Star Trek: The Undiscovered Country

The last film with the full crew. 

Kim Cattrall plays a Vulcan in this one, about a decade removed from her howling turn as Lassie in the underrated Porky's movie. She aged well. Widely repeated rumor is that Cattrall held a fully nude photoshoot on the last day of filming. Naked Vulcan on the bridge. Spock found out and had the film destroyed before any of the shots were printed. Cattrall was still relatively hot at the time and it's a shame the world was Spockblocked from seeing that.

As for the movie?  It's a lot better than Final Frontier.  Roddenberry was dead and didn't interject his "they have to face God" atheism so the film was freed to become more of a straightforward "let's battle the Klingons and our own traitors" drama.

Yes, there was a brief "green" moment when Spock pronounced that the Klingons had destroyed their own empire via conspicuous consumption and a lack of conservation efforts.  That was quickly forgotten as the movie moved on to the physical and mental battles with the Klingon horde.

◆ DATA SECTION ◆
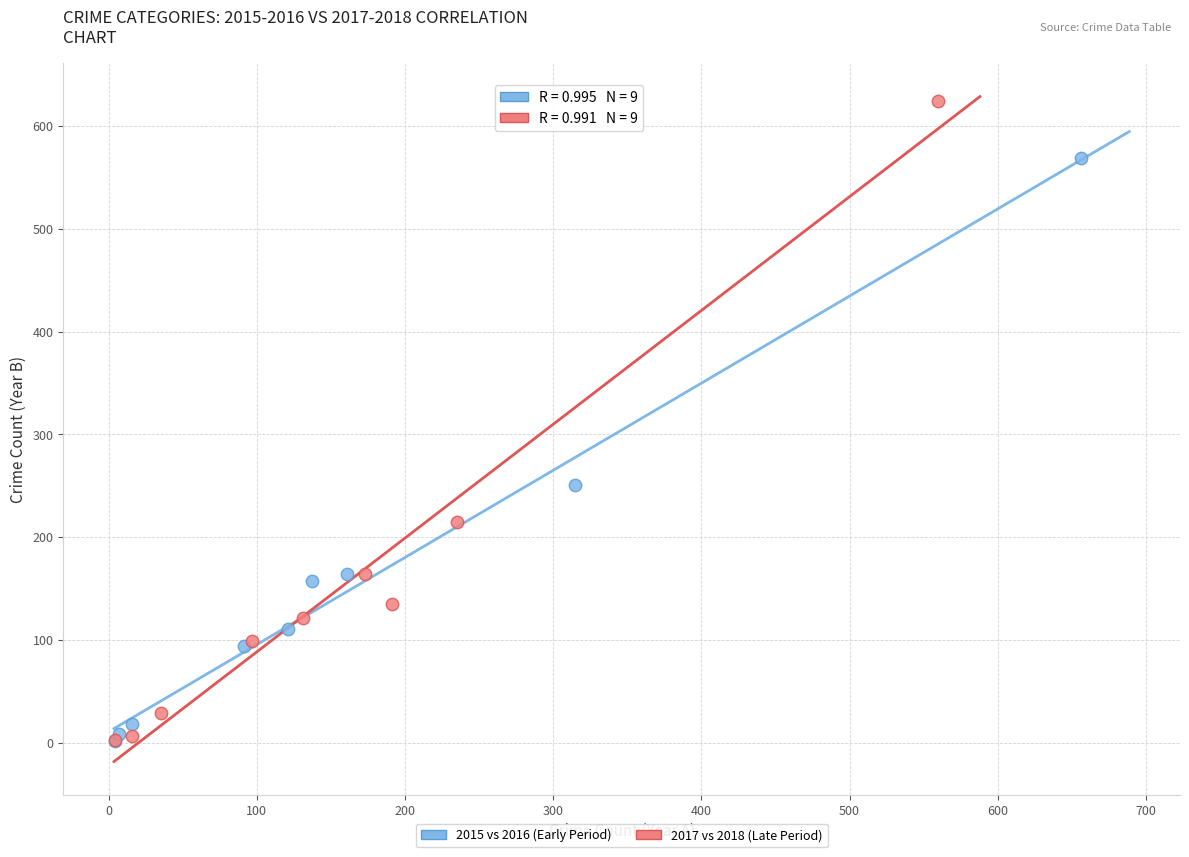

Which series has the largest Y range (max minus min)?

2017 vs 2018 (Late Period)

◆ EXERCISE AIM ◆
In the Star Trek film review, which earlier film does the writer say this movie is a lot better than?

◆ WORKED SOLUTION ◆
Final Frontier